■ **Work order**
Transcribe every entry that follows, word for word, and omit the images.

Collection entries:
*** Begin section ***

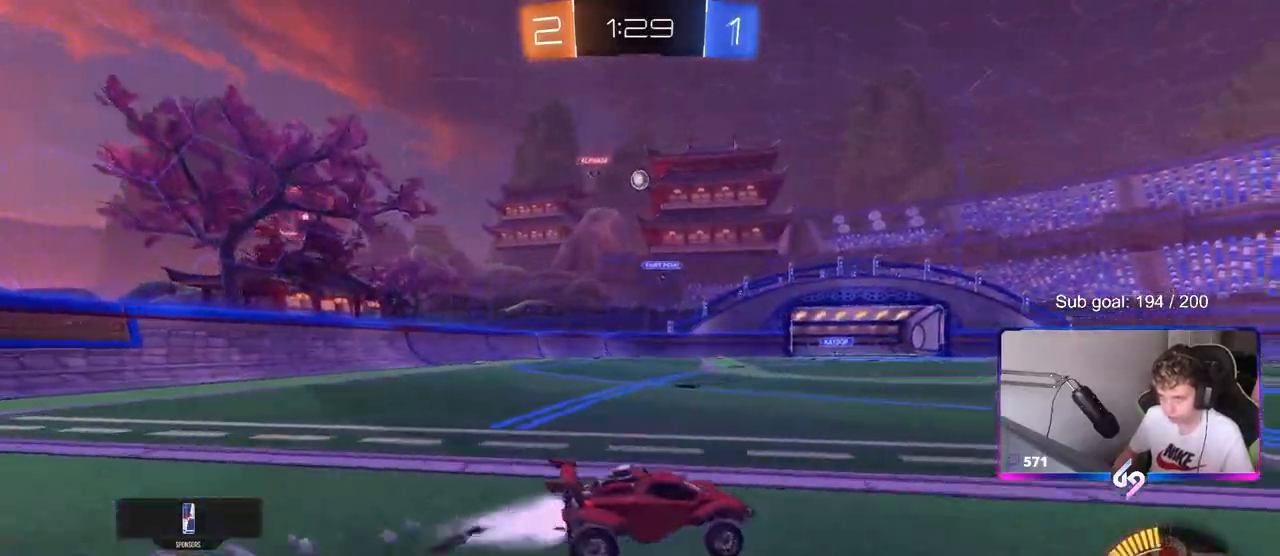
{"keys": ["a", "w"], "mouse": ["left"], "mouse_move": "still", "events": [[67, "d", "down"], [67, "mouse_left", "up"], [200, "d", "up"], [333, "a", "down"], [333, "mouse_left", "down"]]}
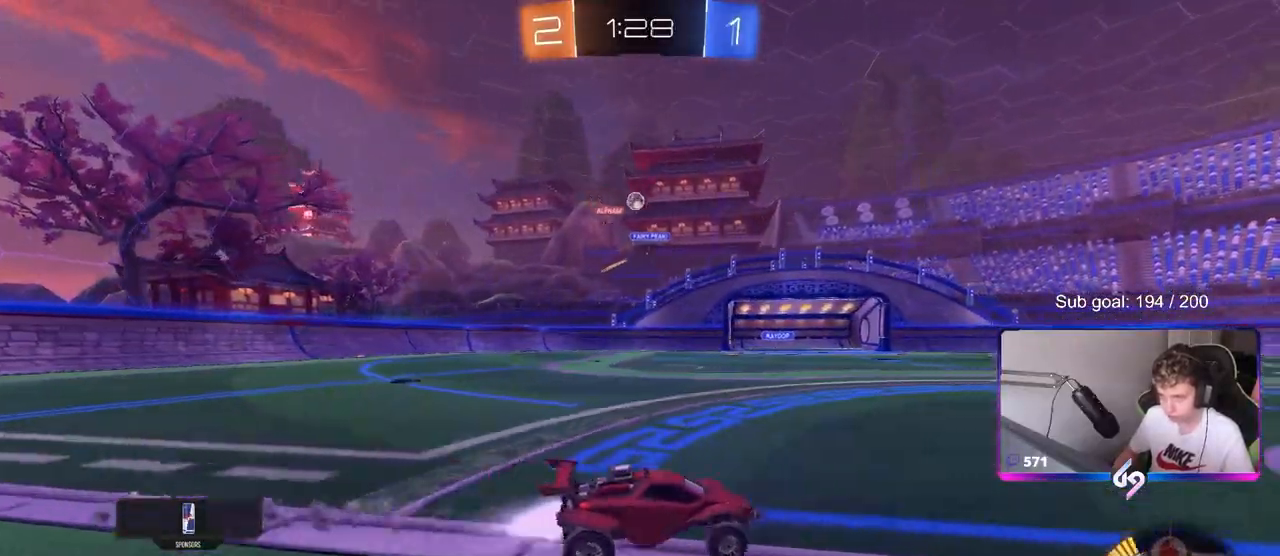
{"keys": ["d"], "mouse": [], "mouse_move": "still", "events": [[17, "mouse_left", "up"], [67, "a", "up"], [450, "w", "up"], [483, "d", "down"]]}
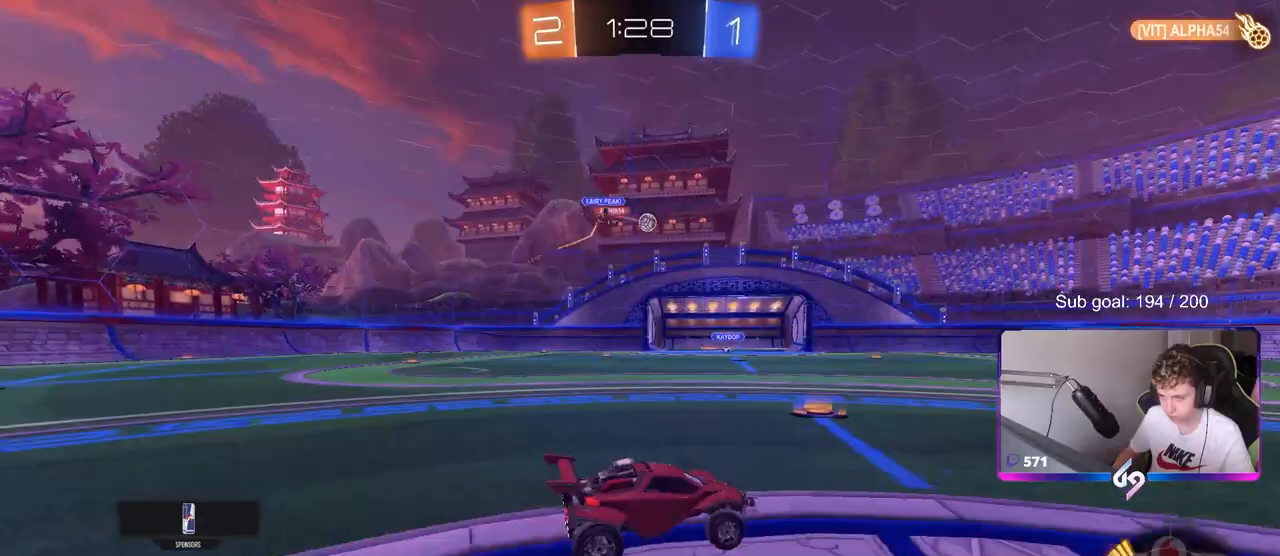
{"keys": ["w"], "mouse": [], "mouse_move": "still", "events": [[33, "w", "down"], [83, "d", "up"], [217, "mouse_left", "down"], [450, "mouse_left", "up"]]}
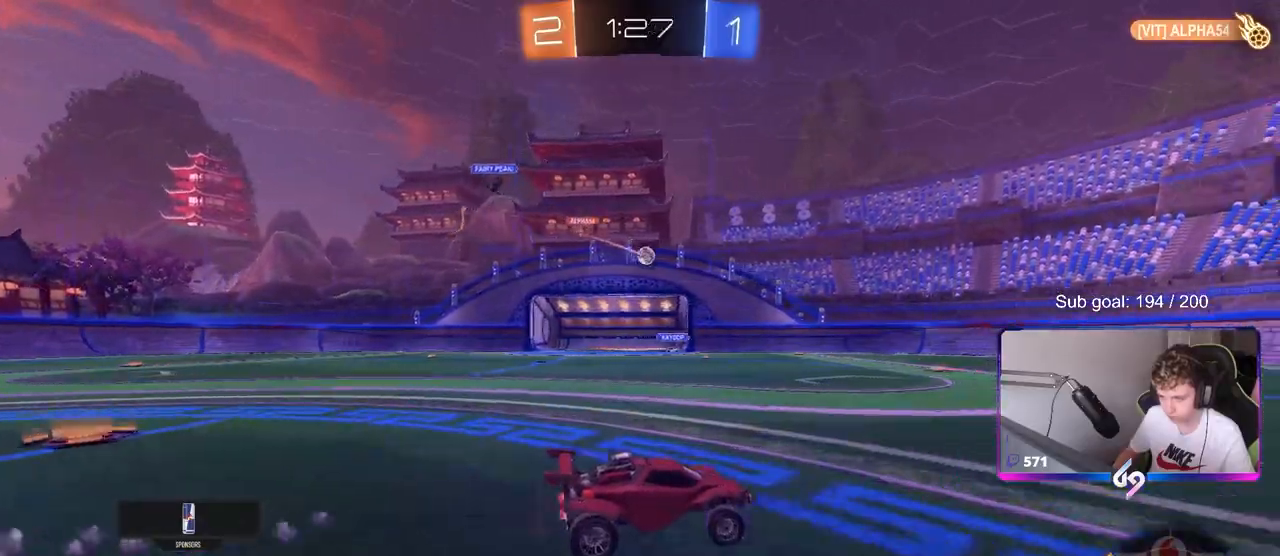
{"keys": ["w"], "mouse": [], "mouse_move": "still", "events": []}
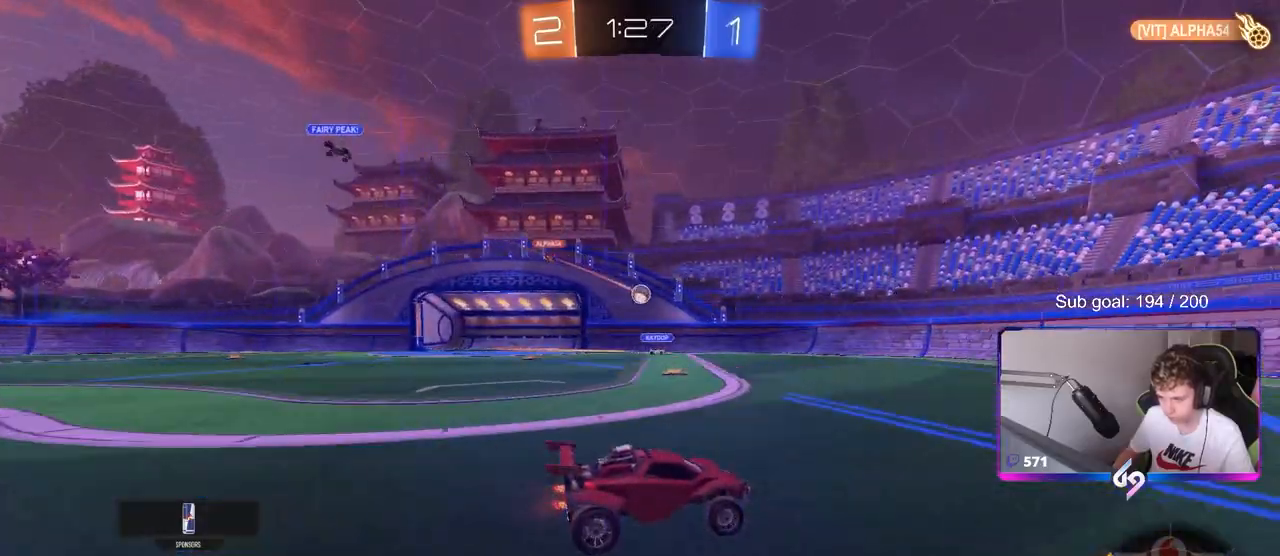
{"keys": [], "mouse": [], "mouse_move": "still", "events": [[167, "a", "down"], [250, "a", "up"], [250, "w", "up"]]}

*** End section ***

■ **Your response**
{"keys": ["a", "w"], "mouse": ["left"], "mouse_move": "still", "events": [[67, "d", "down"], [67, "mouse_left", "up"], [200, "d", "up"], [333, "a", "down"], [333, "mouse_left", "down"]]}
{"keys": ["d"], "mouse": [], "mouse_move": "still", "events": [[17, "mouse_left", "up"], [67, "a", "up"], [450, "w", "up"], [483, "d", "down"]]}
{"keys": ["w"], "mouse": [], "mouse_move": "still", "events": [[33, "w", "down"], [83, "d", "up"], [217, "mouse_left", "down"], [450, "mouse_left", "up"]]}
{"keys": ["w"], "mouse": [], "mouse_move": "still", "events": []}
{"keys": [], "mouse": [], "mouse_move": "still", "events": [[167, "a", "down"], [250, "a", "up"], [250, "w", "up"]]}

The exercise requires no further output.